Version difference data
====================
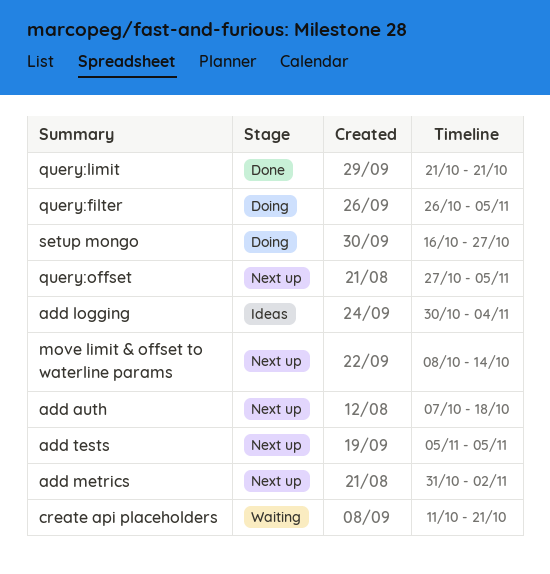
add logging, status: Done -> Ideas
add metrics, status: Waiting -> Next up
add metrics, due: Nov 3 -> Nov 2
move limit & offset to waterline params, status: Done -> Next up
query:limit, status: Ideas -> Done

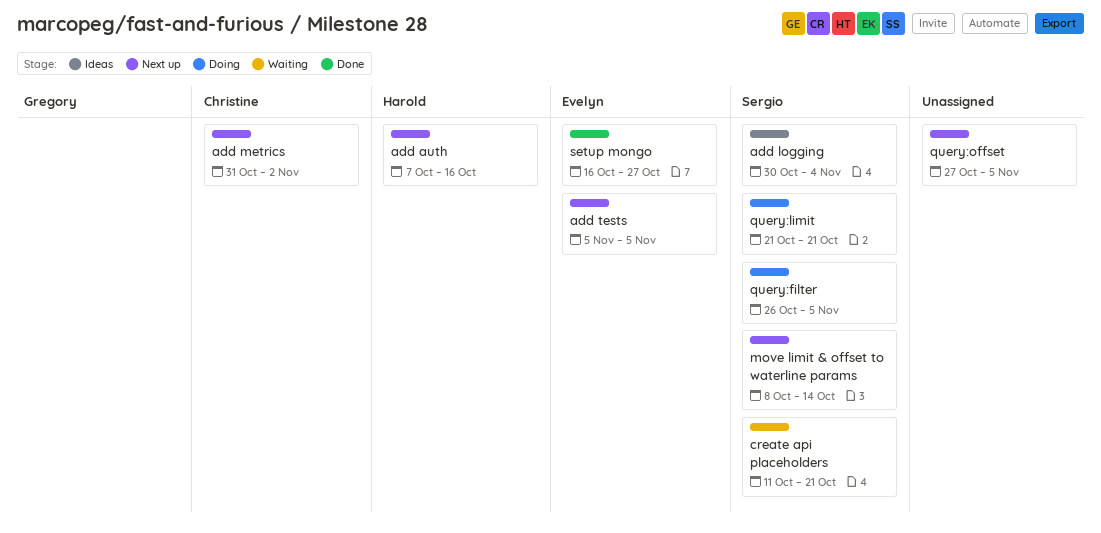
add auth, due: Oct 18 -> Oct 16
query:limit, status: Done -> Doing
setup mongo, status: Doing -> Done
====================
EXERCISE BRIEF: Exclude the pictures, then write out every record exactly as it stands.

WRITTEN SOLUTION:
add logging, status: Done -> Ideas
add metrics, status: Waiting -> Next up
add metrics, due: Nov 3 -> Nov 2
move limit & offset to waterline params, status: Done -> Next up
query:limit, status: Ideas -> Done

add auth, due: Oct 18 -> Oct 16
query:limit, status: Done -> Doing
setup mongo, status: Doing -> Done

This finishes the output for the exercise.